Has anyone here read the book or watched the film?
http://www.wisconsindeathtrip.com/reviews.htmlThis book was originally published in 1973. It is a compilation of news stories from Black River Falls Wi in the 1890's. These were many sordid things that transpired at that time.
This film is a bit of a departure from the book. Here is a part of a review.
When I first heard that someone had made a movie out of Michael Lesy’s shocking, genre-defying “Wisconsin Death Trip,” I could imagine the result, or think of a book less amenable to film. It seemed absolutely a thing in itself: its own construct, its own nightmare, its own scream.
snip
Michael Lesy’s book, a new edition of which will be published in February by the University of New Mexico Press, was born 30 years ago when Mr. Lesy, then a graduate student at the University of Wisconsin, found an archive of 3,000 images left by one Charles Van Schaick, the town photographer of Black River Falls. In Van Schaick’s time, ordinary people did not have cameras, difficult contraptions that involved black powder and heavy glass plates/ to record the passages of life--births, marriages, store openings, funerals--they turned to a professional. Mr. Lesy noticed Van Schaik’s many pictures of dead infants and children, dressed in their christening gowns, now placed in tiny coffins. As he looked for the story behind these murder, suicide, farm and business failures, madness, addictions, tramp armies, and the ruin of childhood and the desolation of families by epidemics of diphtheria, typhoid, smallpox and flu.

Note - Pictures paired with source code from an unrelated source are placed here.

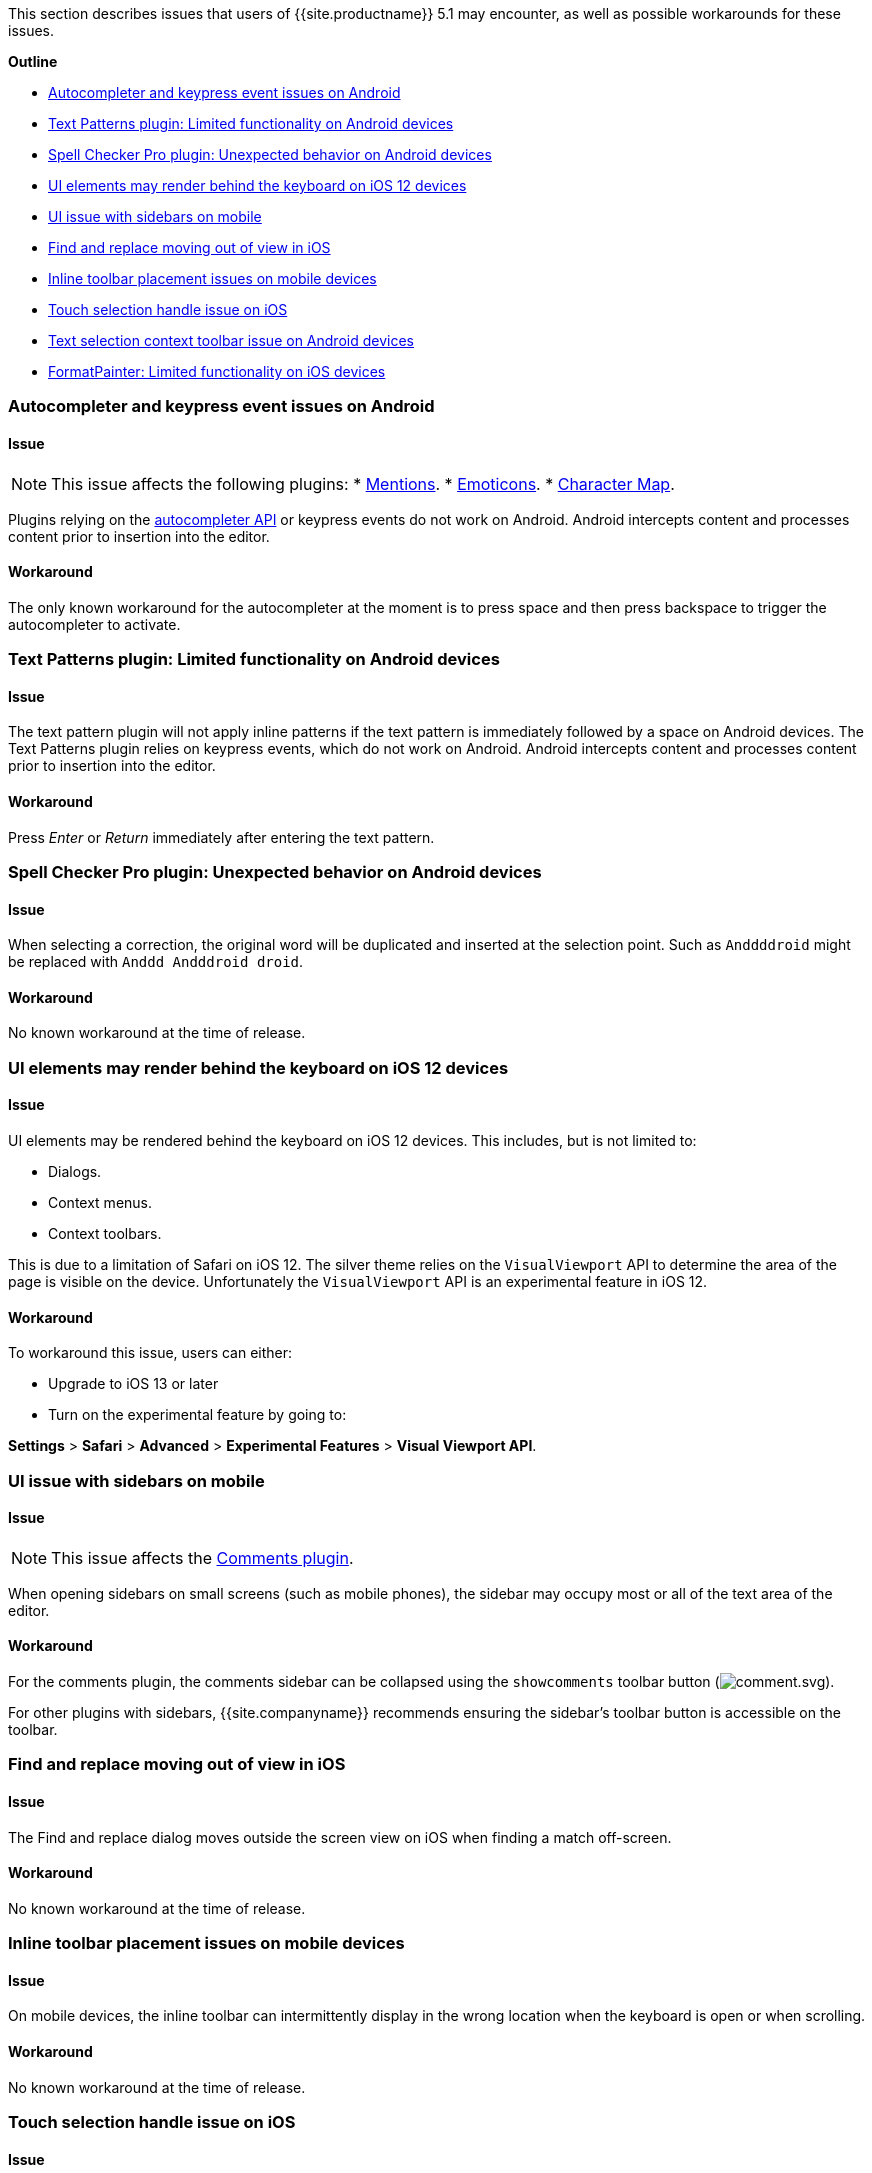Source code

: This section describes issues that users of {{site.productname}} 5.1 may encounter, as well as possible workarounds for these issues.

*Outline*

* <<autocompleterandkeypresseventissuesonandroid,Autocompleter and keypress event issues on Android>>
* <<textpatternspluginlimitedfunctionalityonandroiddevices,Text Patterns plugin: Limited functionality on Android devices>>
* <<spellcheckerpropluginunexpectedbehavioronandroiddevices,Spell Checker Pro plugin: Unexpected behavior on Android devices>>
* <<uielementsmayrenderbehindthekeyboardonios12devices,UI elements may render behind the keyboard on iOS 12 devices>>
* <<uiissuewithsidebarsonmobile,UI issue with sidebars on mobile>>
* <<findandreplacemovingoutofviewinios,Find and replace moving out of view in iOS>>
* <<inlinetoolbarplacementissuesonmobiledevices,Inline toolbar placement issues on mobile devices>>
* <<touchselectionhandleissueonios,Touch selection handle issue on iOS>>
* <<textselectioncontexttoolbarissueonandroiddevices,Text selection context toolbar issue on Android devices>>
* <<formatpainterlimitedfunctionalityoniosdevices,FormatPainter: Limited functionality on iOS devices>>

[#autocompleter-and-keypress-event-issues-on-android]
=== Autocompleter and keypress event issues on Android

[#issue]
==== Issue

NOTE: This issue affects the following plugins:
* link:{{site.baseurl}}/plugins/mentions/[Mentions].
* link:{{site.baseurl}}/plugins/emoticons/[Emoticons].
* link:{{site.baseurl}}/plugins/charmap/[Character Map].

Plugins relying on the link:{{site.baseurl}}/ui-components/autocompleter/[autocompleter API] or keypress events do not work on Android. Android intercepts content and processes content prior to insertion into the editor.

[#workaround]
==== Workaround

The only known workaround for the autocompleter at the moment is to press space and then press backspace to trigger the autocompleter to activate.

[#text-patterns-plugin-limited-functionality-on-android-devices]
=== Text Patterns plugin: Limited functionality on Android devices

[#issue-2]
==== Issue

The text pattern plugin will not apply inline patterns if the text pattern is immediately followed by a space on Android devices. The Text Patterns plugin relies on keypress events, which do not work on Android. Android intercepts content and processes content prior to insertion into the editor.

[#workaround-2]
==== Workaround

Press _Enter_ or _Return_ immediately after entering the text pattern.

[#spell-checker-pro-plugin-unexpected-behavior-on-android-devices]
=== Spell Checker Pro plugin: Unexpected behavior on Android devices

[#issue-2]
==== Issue

When selecting a correction, the original word will be duplicated and inserted at the selection point. Such as `Anddddroid` might be replaced with `Anddd Andddroid droid`.

[#workaround-2]
==== Workaround

No known workaround at the time of release.

[#ui-elements-may-render-behind-the-keyboard-on-ios-12-devices]
=== UI elements may render behind the keyboard on iOS 12 devices

[#issue-2]
==== Issue

UI elements may be rendered behind the keyboard on iOS 12 devices. This includes, but is not limited to:

* Dialogs.
* Context menus.
* Context toolbars.

This is due to a limitation of Safari on iOS 12. The silver theme relies on the `VisualViewport` API to determine the area of the page is visible on the device. Unfortunately the `VisualViewport` API is an experimental feature in iOS 12.

[#workaround-2]
==== Workaround

To workaround this issue, users can either:

* Upgrade to iOS 13 or later
* Turn on the experimental feature by going to:

*Settings* > *Safari* > *Advanced* > *Experimental Features* > *Visual Viewport API*.

[#ui-issue-with-sidebars-on-mobile]
=== UI issue with sidebars on mobile

[#issue-2]
==== Issue

NOTE: This issue affects the link:{{site.baseurl}}/plugins/comments/[Comments plugin].

When opening sidebars on small screens (such as mobile phones), the sidebar may occupy most or all of the text area of the editor.

[#workaround-2]
==== Workaround

For the comments plugin, the comments sidebar can be collapsed using the `showcomments` toolbar button (image:{{ site.baseurl }}/images/icons/comment.svg[comment.svg]).

For other plugins with sidebars, {{site.companyname}} recommends ensuring the sidebar's toolbar button is accessible on the toolbar.

[#find-and-replace-moving-out-of-view-in-ios]
=== Find and replace moving out of view in iOS

[#issue-2]
==== Issue

The Find and replace dialog moves outside the screen view on iOS when finding a match off-screen.

[#workaround-2]
==== Workaround

No known workaround at the time of release.

[#inline-toolbar-placement-issues-on-mobile-devices]
=== Inline toolbar placement issues on mobile devices

[#issue-2]
==== Issue

On mobile devices, the inline toolbar can intermittently display in the wrong location when the keyboard is open or when scrolling.

[#workaround-2]
==== Workaround

No known workaround at the time of release.

[#touch-selection-handle-issue-on-ios]
=== Touch selection handle issue on iOS

[#issue-2]
==== Issue

The iOS touch selection handles (lollipops) sometimes remain on screen after the selection changes, resulting in misplaced or multiple selections.

[#workaround-2]
==== Workaround

This may be an iOS bug, and the is no known workaround at the time of release. To remove the duplicate or multiple selections, restart the Safari app.

[#text-selection-context-toolbar-issue-on-android-devices]
=== Text selection context toolbar issue on Android devices

[#issue-2]
==== Issue

TinyMCE text selection context toolbars do not appear on Android.

[#workaround-2]
==== Workaround

No known workaround at the time of release.

[#format-painter-plugin-limited-functionality-on-ios-devices]
=== Format Painter plugin: Limited functionality on iOS devices

[#issue-2]
==== Issue

Unable to apply formats using a collapsed selection on iOS due to iOS selection placement.

[#workaround-2]
==== Workaround

No known workaround at the time of release.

Mr. Lesy made a montage, using items from the local paper, contemporaneous regional fiction and poetry, asylum records and the photographs left by Van Schaick, who in Mr. Lesy’s pages emerges as Arbus’s unknown ancestor. In words, the story was almost too much to take in, the accumulation of awful facts nearly mute in their cacophony. But the pictures spoke. From Van Schaick’s archive Mr. Lesy made a tableau of disassociation, terror and insanity passing for everyday life. It was all in the blank eyes, the frozen mouths in family portraits: those were the ghosts James Marsh saw.
Mr. Marsh’s “Wisconsin Death Trip” is less a film of Mr. Lesy’s book than a quiet reinhabitating of the world it found, or made. “In a way the book is unfilmable,” says Mr. Marsh. So he left the book. For the movie, he alternates long black-and-white segments set a century ago--through prairie-flat re-enactments, you see an 1980’s avatar of Susan Smith sitting by the lake where she has drowned her children, a farmer randomly killed by a young boy, farmers who have killed themselves, two women murdered by a tramp they have fed and then the tramp’s own suicide, a madwoman traveling the country in search of windows to break, and, in parlor scenes, just how dead children were positioned to have their pictures taken--with brief, prosaic interludes of present-day Black River Falls shot in color. “What today speaks for the town,” says Mr. Marsh, What binds it, what is undermining it.”